### Task directions
Although the data below holds other lines too, output only those from the line with "(IHC) micrograph of" up to and including the line with "image of neoplastic", exactly as they appear.

### Saved data entries
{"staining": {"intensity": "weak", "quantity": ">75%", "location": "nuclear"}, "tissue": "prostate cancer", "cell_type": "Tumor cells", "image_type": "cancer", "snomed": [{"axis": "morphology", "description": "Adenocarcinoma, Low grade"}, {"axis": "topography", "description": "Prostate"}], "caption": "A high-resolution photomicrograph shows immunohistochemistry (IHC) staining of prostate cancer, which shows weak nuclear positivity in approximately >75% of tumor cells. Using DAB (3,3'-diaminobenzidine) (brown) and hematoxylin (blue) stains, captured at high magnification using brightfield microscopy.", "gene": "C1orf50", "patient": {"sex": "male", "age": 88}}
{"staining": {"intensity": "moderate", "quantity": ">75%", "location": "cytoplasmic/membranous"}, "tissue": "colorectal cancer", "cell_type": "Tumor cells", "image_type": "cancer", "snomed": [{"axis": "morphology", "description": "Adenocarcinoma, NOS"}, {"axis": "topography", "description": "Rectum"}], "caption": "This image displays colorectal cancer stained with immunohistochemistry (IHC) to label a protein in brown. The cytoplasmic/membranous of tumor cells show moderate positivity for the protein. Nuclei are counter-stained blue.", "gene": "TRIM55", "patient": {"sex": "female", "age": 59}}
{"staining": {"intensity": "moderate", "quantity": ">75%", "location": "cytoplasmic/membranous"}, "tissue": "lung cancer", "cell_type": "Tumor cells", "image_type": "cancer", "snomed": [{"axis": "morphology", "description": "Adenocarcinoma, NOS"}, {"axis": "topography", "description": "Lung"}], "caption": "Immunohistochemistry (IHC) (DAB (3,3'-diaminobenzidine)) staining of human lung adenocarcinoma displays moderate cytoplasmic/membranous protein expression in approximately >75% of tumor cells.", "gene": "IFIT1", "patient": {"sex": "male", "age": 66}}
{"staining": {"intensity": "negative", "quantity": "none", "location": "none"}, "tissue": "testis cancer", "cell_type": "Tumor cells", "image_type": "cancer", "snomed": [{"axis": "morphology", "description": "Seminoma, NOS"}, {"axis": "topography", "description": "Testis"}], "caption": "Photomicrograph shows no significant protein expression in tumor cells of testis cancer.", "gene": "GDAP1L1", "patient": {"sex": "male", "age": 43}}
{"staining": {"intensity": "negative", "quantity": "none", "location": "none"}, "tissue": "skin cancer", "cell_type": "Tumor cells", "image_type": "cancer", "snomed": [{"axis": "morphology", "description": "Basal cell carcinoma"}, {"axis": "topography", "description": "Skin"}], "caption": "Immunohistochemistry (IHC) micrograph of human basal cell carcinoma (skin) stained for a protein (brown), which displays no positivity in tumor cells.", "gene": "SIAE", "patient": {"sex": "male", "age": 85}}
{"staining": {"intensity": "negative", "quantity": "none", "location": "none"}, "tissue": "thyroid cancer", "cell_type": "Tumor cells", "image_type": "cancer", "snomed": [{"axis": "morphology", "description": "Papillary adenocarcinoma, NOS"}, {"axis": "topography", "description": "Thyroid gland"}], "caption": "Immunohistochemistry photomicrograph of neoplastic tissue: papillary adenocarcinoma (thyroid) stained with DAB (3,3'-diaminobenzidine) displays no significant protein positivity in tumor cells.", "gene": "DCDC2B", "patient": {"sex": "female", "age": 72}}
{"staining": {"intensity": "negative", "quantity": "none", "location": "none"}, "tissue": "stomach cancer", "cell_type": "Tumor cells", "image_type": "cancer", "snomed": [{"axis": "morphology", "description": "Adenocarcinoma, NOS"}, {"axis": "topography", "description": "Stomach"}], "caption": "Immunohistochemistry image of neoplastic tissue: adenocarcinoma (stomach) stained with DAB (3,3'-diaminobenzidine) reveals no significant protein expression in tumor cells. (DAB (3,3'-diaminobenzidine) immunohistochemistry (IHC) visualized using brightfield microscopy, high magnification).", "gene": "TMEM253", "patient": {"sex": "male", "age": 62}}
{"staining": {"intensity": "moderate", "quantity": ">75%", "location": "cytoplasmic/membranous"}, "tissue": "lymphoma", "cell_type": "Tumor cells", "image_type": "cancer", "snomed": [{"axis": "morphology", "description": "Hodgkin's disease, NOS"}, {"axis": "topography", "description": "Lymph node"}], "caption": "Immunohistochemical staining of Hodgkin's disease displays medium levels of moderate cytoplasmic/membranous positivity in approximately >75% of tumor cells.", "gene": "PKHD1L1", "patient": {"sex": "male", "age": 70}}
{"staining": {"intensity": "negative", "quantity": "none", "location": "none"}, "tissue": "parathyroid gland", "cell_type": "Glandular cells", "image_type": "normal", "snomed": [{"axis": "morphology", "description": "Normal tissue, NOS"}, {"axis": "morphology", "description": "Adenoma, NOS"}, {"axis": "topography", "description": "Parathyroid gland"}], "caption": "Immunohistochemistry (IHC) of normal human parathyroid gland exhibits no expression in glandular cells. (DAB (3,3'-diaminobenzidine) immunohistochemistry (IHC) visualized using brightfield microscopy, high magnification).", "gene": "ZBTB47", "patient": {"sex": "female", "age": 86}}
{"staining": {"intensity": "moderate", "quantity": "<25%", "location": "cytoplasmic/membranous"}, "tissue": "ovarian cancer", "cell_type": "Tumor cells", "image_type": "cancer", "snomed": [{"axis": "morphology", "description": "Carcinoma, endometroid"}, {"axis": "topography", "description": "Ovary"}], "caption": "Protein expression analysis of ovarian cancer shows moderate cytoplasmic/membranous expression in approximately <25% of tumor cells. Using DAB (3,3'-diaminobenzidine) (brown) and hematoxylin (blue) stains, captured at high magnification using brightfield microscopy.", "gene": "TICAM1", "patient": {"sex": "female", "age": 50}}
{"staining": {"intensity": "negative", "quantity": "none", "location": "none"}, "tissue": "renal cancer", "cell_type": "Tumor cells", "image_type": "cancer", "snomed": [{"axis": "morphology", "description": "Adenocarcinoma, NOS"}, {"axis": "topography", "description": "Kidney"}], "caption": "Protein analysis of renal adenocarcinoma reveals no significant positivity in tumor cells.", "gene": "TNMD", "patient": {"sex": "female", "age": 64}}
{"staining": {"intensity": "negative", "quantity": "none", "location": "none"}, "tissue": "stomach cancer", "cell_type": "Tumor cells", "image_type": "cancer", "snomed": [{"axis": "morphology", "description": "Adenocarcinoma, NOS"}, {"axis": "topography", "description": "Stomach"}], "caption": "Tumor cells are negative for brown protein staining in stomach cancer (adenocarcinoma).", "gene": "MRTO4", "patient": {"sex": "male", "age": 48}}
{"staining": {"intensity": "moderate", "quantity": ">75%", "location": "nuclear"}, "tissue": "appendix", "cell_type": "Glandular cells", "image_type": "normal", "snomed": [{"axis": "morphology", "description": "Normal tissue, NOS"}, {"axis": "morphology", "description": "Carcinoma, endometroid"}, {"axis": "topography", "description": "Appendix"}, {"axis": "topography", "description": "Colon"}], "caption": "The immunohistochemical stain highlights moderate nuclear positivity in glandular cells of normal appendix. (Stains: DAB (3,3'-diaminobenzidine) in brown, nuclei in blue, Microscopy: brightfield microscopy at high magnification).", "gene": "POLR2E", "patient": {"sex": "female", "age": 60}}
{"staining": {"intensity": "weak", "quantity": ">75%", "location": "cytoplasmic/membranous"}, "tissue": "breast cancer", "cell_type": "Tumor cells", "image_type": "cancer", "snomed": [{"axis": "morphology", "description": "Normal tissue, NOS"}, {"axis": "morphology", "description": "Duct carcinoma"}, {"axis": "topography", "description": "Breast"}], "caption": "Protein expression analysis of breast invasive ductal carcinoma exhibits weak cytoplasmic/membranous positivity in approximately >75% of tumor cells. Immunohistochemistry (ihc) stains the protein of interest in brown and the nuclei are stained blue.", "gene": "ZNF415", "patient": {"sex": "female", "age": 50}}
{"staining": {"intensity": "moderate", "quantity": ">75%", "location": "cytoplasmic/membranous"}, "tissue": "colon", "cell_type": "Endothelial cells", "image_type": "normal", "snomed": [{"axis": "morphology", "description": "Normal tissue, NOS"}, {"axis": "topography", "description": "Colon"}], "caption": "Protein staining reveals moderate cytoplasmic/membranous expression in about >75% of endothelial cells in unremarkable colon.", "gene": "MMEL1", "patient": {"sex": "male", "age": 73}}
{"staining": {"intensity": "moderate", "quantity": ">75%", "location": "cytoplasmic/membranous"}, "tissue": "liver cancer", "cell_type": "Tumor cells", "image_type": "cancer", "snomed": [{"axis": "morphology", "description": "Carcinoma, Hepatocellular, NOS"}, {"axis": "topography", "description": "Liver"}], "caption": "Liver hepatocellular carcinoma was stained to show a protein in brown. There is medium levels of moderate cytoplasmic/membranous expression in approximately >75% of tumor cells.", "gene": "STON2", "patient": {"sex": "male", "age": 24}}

### Written solution
{"staining": {"intensity": "negative", "quantity": "none", "location": "none"}, "tissue": "skin cancer", "cell_type": "Tumor cells", "image_type": "cancer", "snomed": [{"axis": "morphology", "description": "Basal cell carcinoma"}, {"axis": "topography", "description": "Skin"}], "caption": "Immunohistochemistry (IHC) micrograph of human basal cell carcinoma (skin) stained for a protein (brown), which displays no positivity in tumor cells.", "gene": "SIAE", "patient": {"sex": "male", "age": 85}}
{"staining": {"intensity": "negative", "quantity": "none", "location": "none"}, "tissue": "thyroid cancer", "cell_type": "Tumor cells", "image_type": "cancer", "snomed": [{"axis": "morphology", "description": "Papillary adenocarcinoma, NOS"}, {"axis": "topography", "description": "Thyroid gland"}], "caption": "Immunohistochemistry photomicrograph of neoplastic tissue: papillary adenocarcinoma (thyroid) stained with DAB (3,3'-diaminobenzidine) displays no significant protein positivity in tumor cells.", "gene": "DCDC2B", "patient": {"sex": "female", "age": 72}}
{"staining": {"intensity": "negative", "quantity": "none", "location": "none"}, "tissue": "stomach cancer", "cell_type": "Tumor cells", "image_type": "cancer", "snomed": [{"axis": "morphology", "description": "Adenocarcinoma, NOS"}, {"axis": "topography", "description": "Stomach"}], "caption": "Immunohistochemistry image of neoplastic tissue: adenocarcinoma (stomach) stained with DAB (3,3'-diaminobenzidine) reveals no significant protein expression in tumor cells. (DAB (3,3'-diaminobenzidine) immunohistochemistry (IHC) visualized using brightfield microscopy, high magnification).", "gene": "TMEM253", "patient": {"sex": "male", "age": 62}}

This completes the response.